Rz. 307
In Ergänzung zur allgemeinen Wertvorschrift des § 23 RVG ergeben sich aus den §§ 23a–31b RVG speziellere Regelungen. Entsprechend dem allgemeinen Lex-specialis-Grundsatz hat die Anwendung der spezielleren Vorschriften Vorrang vor der allgemeinen Regelung gem. § 23 RVG.
Bei der Bearbeitung von Forderungsmandaten sind die speziellen Wertvorschriften gem. § 25 RVG (Vollstreckung und Vollziehung), § 26 RVG (Zwangsversteigerung), § 27 RVG (Zwangsverwaltung), § 28 RVG (Insolvenzverfahren) und insbesondere § 31b RVG (Zahlungsvereinbarungen) zu beachten und von besonderer Bedeutung.
Ist es in der Zwangsvollstreckung lange Praxis, dass nach § 25 Abs. 1 Nr. 1 RVG auf die Gesamtforderung zur Bestimmung des Gegenstandswertes abzustellen ist, der nach § 25 Abs. 1 Nr. 4 bei der Vermögensauskunft auf 2.000 EUR gedeckelt ist, wurde die Deckelung mit dem Gesetz zur Verbesserung des Verbraucherschutzes im Inkassorecht bereits mit Wirkung zum 1.1.2021 auf die vom Gerichtsvollzieher nach § 802l ZPO einzuholenden Drittauskünfte erweitert.

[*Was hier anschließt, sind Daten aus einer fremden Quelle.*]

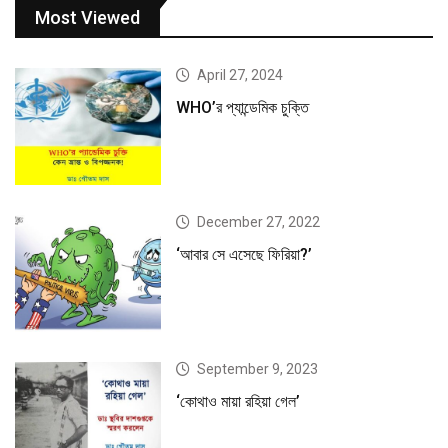
Most Viewed
April 27, 2024
WHO’র প্যান্ডেমিক চুক্তি
December 27, 2022
‘আবার সে এসেছে ফিরিয়া?’
September 9, 2023
‘কোথাও মায়া রহিয়া গেল’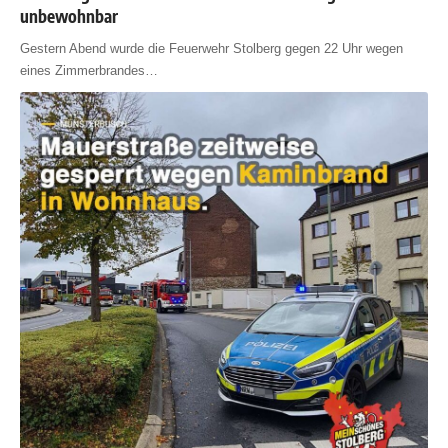
unbewohnbar
Gestern Abend wurde die Feuerwehr Stolberg gegen 22 Uhr wegen
eines Zimmerbrandes
…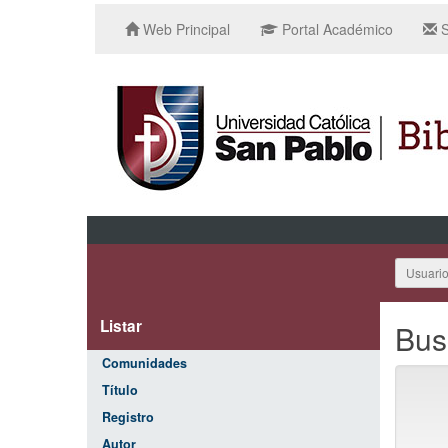
Web Principal
Portal Académico
S
Usuari
Listar
Bus
Comunidades
Título
Registro
Autor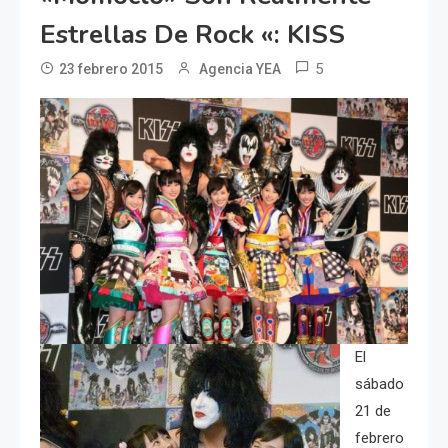
Estrellas De Rock «: KISS
5
23 febrero 2015
Agencia YEA
El
sábado
21 de
febrero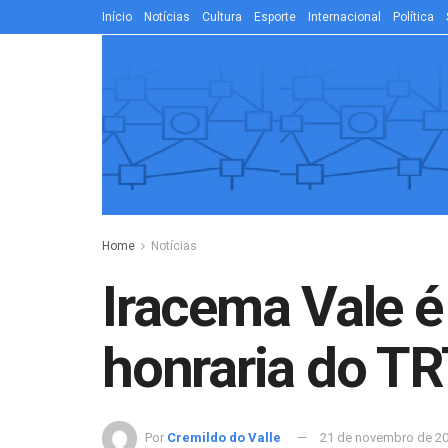
Início
Notícias
Cultura
Esporte
Internacional
Política
Home
Notícias
Iracema Vale é
honraria do TR
Por
Cremildo do Valle
21 de novembro de 2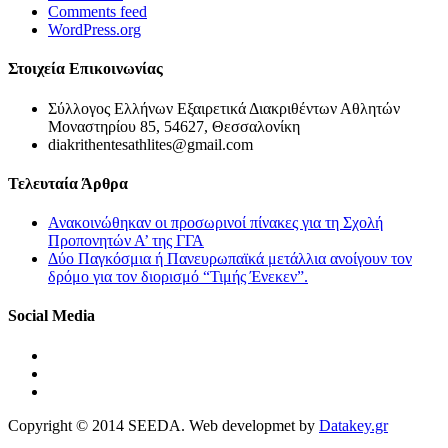
Comments feed
WordPress.org
Στοιχεία Επικοινωνίας
Σύλλογος Ελλήνων Εξαιρετικά Διακριθέντων Αθλητών
Μοναστηρίου 85, 54627, Θεσσαλονίκη
diakrithentesathlites@gmail.com
Τελευταία Άρθρα
Ανακοινώθηκαν οι προσωρινοί πίνακες για τη Σχολή
Προπονητών Α’ της ΓΓΑ
Δύο Παγκόσμια ή Πανευρωπαϊκά μετάλλια ανοίγουν τον
δρόμο για τον διορισμό “Τιμής Ένεκεν”.
Social Media
Copyright © 2014 SEEDA. Web developmet by
Datakey.gr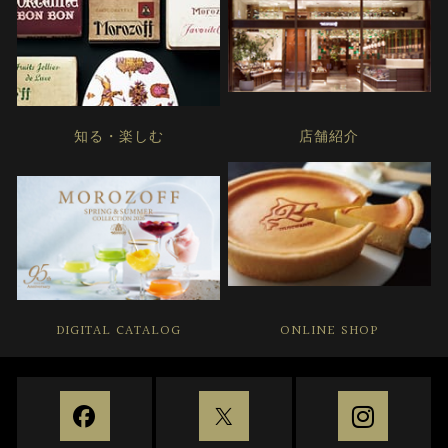
知る・楽しむ
店舗紹介
DIGITAL CATALOG
ONLINE SHOP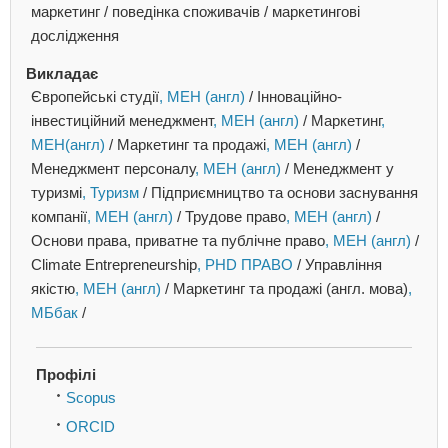
маркетинг / поведінка споживачів / маркетингові
дослідження
Викладає
Європейські студії
, МЕН (англ)
/
Інноваційно-
інвестиційний менеджмент
, МЕН (англ)
/
Маркетинг
,
МЕН(англ)
/
Маркетинг та продажі
, МЕН (англ)
/
Менеджмент персоналу
, МЕН (англ)
/
Менеджмент у
туризмі
, Туризм
/
Підприємництво та основи заснування
компанії
, МЕН (англ)
/
Трудове право
, МЕН (англ)
/
Основи права, приватне та публічне право
, МЕН (англ)
/
Climate Entrepreneurship
, PHD ПРАВО
/
Управління
якістю
, МЕН (англ)
/
Маркетинг та продажі (англ. мова)
,
МБбак
/
Профілі
Scopus
ORCID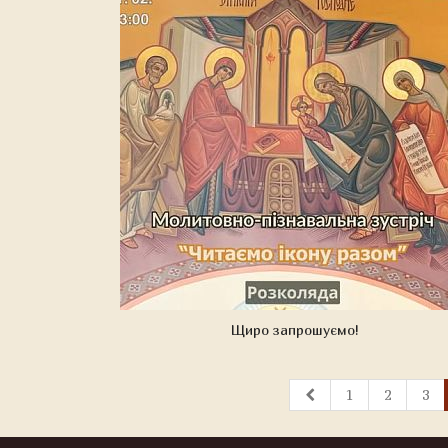
Щиро запрошуємо!
1
2
3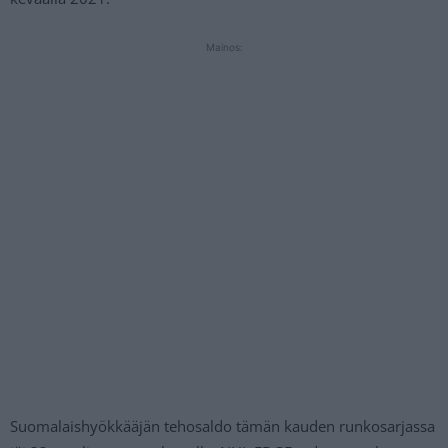
Mainos:
Suomalaishyökkääjän tehosaldo tämän kauden runkosarjassa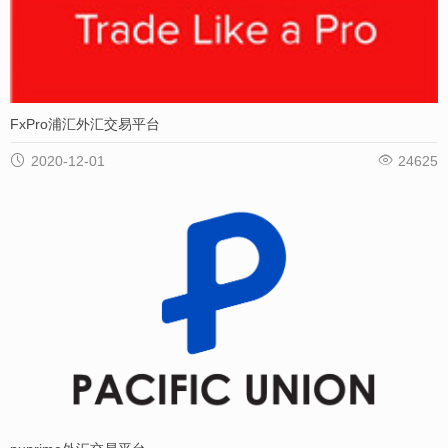
FxPro浦汇外汇交易平台


2020-12-01
24625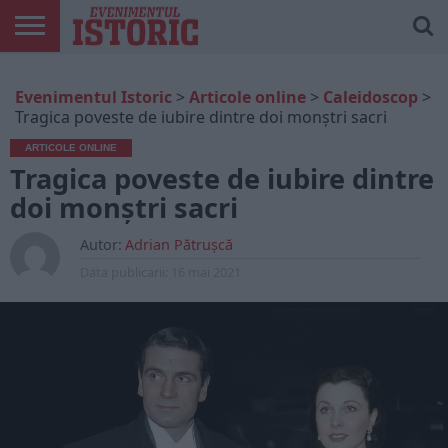
ARTICOLE
ONLINE
EDIȚII
ISTORIC
CONTUL
Evenimentul Istoric
>
Articole online
>
Caleidoscop
>
TIPĂRITE
PLAY
MEU
Tragica poveste de iubire dintre doi monștri sacri
ARTICOLE ONLINE
Tragica poveste de iubire dintre
doi monștri sacri
Autor:
Adrian Pătrușcă
Data publicarii:
16 mai 2021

Bei der Erbringung von Inkassodienstleistungen von besonderer Bedeutung ist § 31b RVG, da Zahlungsvereinbarungen ein zentrales Instrument zur Lösung einer vorübergehend gestörten Leistungsfähigkeit des Schuldners sind. Ist Gegenstand der Einigung eine Zahlungsvereinbarung nach Nr. 1000 Nr. 2 VV RVG, d.h. eine Vereinbarung, die lediglich das "wie" der Zahlung betrifft, beträgt der Gegenstandswert 50 Prozent des Anspruchs. Es ist also zunächst der Anspruchswert zu bestimmen, über den man sich einigt und dieser dann zu halbieren.
Hinweis
Die Erhöhung des Prozentsatzes von 20 % auf 50 % soll die noch darzustellende massive Kürzung des Gebührensatzes teilweise ausgleichen. Dies kann aber nicht gelingen, weil sich die Regelung des § 31b RVG bei den besonders betroffenen Forderungen bis 500 EUR überhaupt nicht auswirkt. Die Annahme des Gesetzgebers, dass die bisherige Einigungsgebühr den Aufwand überkompensiere, ist durch rechtstatsächliche Untersuchungen nicht belegt. Es wird übersehen, dass es einen erheblichen Aufwand bereitet, der in seinem zeitlichen Umfang eine Rechtsprüfung deutlich übersteigen kann, wenn die Leistungsfähigkeit des Schuldners verifiziert, daraus eine "optimale", d.h. für beide Seiten angemessene Rate entwickelt und zuletzt eine rechtlich tragfähige Vereinbarung geschlossen werden muss, die den berechtigten Sicherungsbedürfnissen des Gläubigers Rechnung trägt. Die Gesetzesbegründung behauptet einen geringeren Aufwand, ohne diese Behauptung zu begründen oder mit Rechtstatsachen zu untermauern. Ein Versäumnis einer völlig missglückten Evaluation in den Jahren 2016 bis 2018.
Rz. 308
§ 31b RVG ist nicht anzuwenden, wenn Streit oder Ungewissheit über die Berechtigung der einzuziehenden Forderung besteht, der bzw. die durch die gütliche Einigung beigelegt werden sollen. In diesem Fall liegt eine Einigung nach Nr. 1000 Nr. 1 VV RVG vor, den § 31b RVG nicht mit in seinen Anwendungsbereich einbezieht. Die Anwendung scheidet damit bei einer bestrittenen Forderung aus. Dabei differenziert das Gesetz weder in § 13 Abs. 2 RVG, noch in § 31b RVG oder den in Bezug genommenen Gebührenbestimmungen der Anlage 1 zu § 13 RVG, nämlich Nrn. 1000, 2300 VV RVG zwischen Haupt- und Gesamtforderungen. Mithin scheidet die Anwendung von § 31b RVG nicht nur aus, wenn die Hauptforderung bestritten wird, sondern auch wenn – unberechtigt – die Nebenforderungen bestritten werden. Das ist auch nur konsequent, weil sich der Aufwand für den Rechtsdienstleister unabhängig von der Frage erhöht, welcher Teil der Gesamtforderung bestritten wird.